Exercise requirements:
This exercise calls for every line of the data below with the string "kulturhuvudstadsåret" in it.

[Given entries — start]

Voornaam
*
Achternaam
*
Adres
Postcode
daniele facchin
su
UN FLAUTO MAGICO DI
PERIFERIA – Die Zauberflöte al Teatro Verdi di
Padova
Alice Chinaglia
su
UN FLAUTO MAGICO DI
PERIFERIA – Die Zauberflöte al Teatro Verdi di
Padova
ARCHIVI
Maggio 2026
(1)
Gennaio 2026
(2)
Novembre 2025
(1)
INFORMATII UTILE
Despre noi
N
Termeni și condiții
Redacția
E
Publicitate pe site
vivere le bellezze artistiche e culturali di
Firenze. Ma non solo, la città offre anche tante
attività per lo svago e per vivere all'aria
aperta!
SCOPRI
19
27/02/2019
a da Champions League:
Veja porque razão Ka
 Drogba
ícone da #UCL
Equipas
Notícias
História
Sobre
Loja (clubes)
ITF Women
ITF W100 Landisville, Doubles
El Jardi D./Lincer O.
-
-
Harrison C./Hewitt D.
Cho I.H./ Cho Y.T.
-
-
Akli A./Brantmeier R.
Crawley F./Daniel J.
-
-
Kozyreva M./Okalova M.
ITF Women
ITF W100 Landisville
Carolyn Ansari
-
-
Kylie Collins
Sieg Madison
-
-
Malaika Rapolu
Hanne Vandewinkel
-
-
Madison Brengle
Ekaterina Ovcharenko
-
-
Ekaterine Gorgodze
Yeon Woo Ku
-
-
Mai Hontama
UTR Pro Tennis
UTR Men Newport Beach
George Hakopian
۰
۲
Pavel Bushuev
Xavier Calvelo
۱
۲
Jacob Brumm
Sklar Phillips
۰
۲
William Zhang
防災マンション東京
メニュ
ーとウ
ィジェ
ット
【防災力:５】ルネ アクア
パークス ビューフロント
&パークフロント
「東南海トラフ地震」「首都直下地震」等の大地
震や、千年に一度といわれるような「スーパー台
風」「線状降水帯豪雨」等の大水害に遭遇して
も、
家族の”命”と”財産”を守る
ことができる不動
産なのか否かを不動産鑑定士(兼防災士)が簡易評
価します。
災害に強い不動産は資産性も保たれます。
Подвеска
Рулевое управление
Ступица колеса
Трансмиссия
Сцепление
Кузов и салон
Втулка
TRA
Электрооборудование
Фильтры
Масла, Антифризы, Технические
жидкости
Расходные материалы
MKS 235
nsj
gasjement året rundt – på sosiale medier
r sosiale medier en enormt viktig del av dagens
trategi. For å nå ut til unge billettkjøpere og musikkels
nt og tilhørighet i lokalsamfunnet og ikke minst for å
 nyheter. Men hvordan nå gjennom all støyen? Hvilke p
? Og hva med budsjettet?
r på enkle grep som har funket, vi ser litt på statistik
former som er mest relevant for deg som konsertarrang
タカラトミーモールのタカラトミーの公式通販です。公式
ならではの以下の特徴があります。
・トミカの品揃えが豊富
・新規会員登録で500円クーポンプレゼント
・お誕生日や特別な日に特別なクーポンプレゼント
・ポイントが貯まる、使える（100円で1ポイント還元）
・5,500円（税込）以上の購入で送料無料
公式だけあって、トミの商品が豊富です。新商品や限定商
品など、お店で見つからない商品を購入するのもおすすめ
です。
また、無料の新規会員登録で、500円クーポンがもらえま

[Given entries — finish]
[Given entries — start]

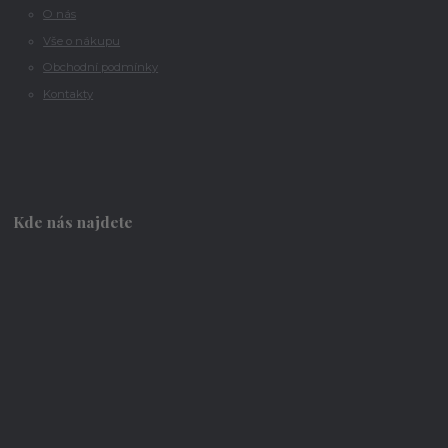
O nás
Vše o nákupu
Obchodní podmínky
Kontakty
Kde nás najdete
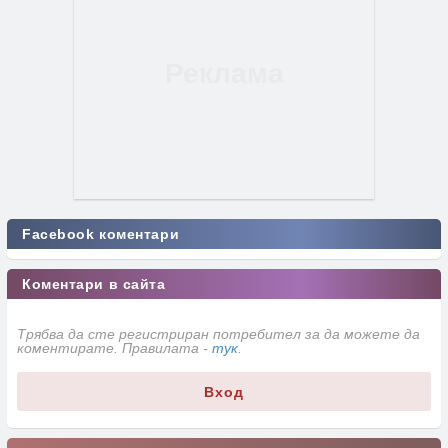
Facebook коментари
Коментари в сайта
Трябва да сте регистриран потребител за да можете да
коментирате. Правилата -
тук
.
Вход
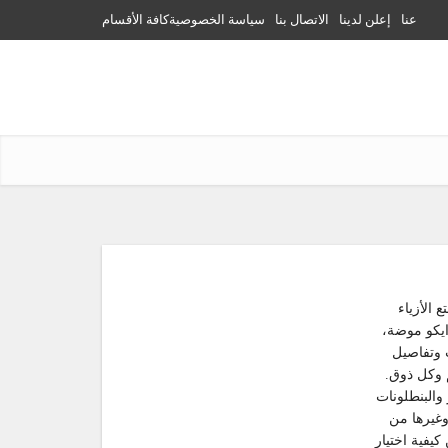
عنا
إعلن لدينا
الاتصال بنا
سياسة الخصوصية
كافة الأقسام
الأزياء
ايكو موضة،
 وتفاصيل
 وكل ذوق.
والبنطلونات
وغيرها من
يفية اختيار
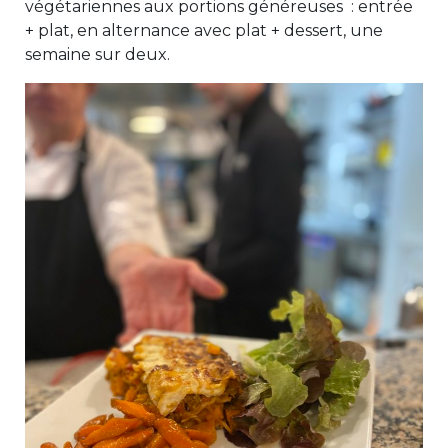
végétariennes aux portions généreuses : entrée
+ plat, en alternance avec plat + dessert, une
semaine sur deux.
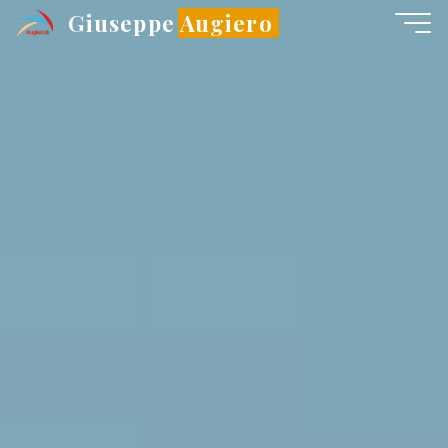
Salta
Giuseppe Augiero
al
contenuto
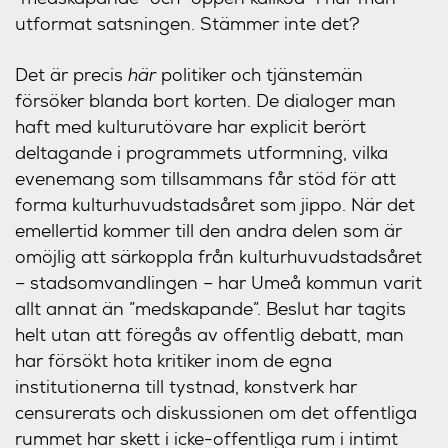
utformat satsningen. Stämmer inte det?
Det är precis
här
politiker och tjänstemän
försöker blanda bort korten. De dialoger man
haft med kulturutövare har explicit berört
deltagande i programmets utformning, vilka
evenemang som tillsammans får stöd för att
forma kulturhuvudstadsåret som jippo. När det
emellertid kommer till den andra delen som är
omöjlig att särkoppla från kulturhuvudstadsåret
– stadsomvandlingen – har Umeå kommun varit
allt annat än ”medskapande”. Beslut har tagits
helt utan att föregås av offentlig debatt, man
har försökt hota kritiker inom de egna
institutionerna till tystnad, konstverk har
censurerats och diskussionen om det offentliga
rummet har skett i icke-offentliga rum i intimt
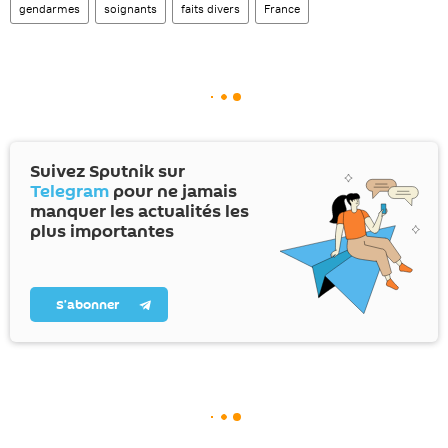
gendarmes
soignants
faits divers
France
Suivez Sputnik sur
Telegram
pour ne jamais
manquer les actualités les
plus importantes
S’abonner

[Given entries — finish]

Task response:
forma kulturhuvudstadsåret som jippo. När det
omöjlig att särkoppla från kulturhuvudstadsåret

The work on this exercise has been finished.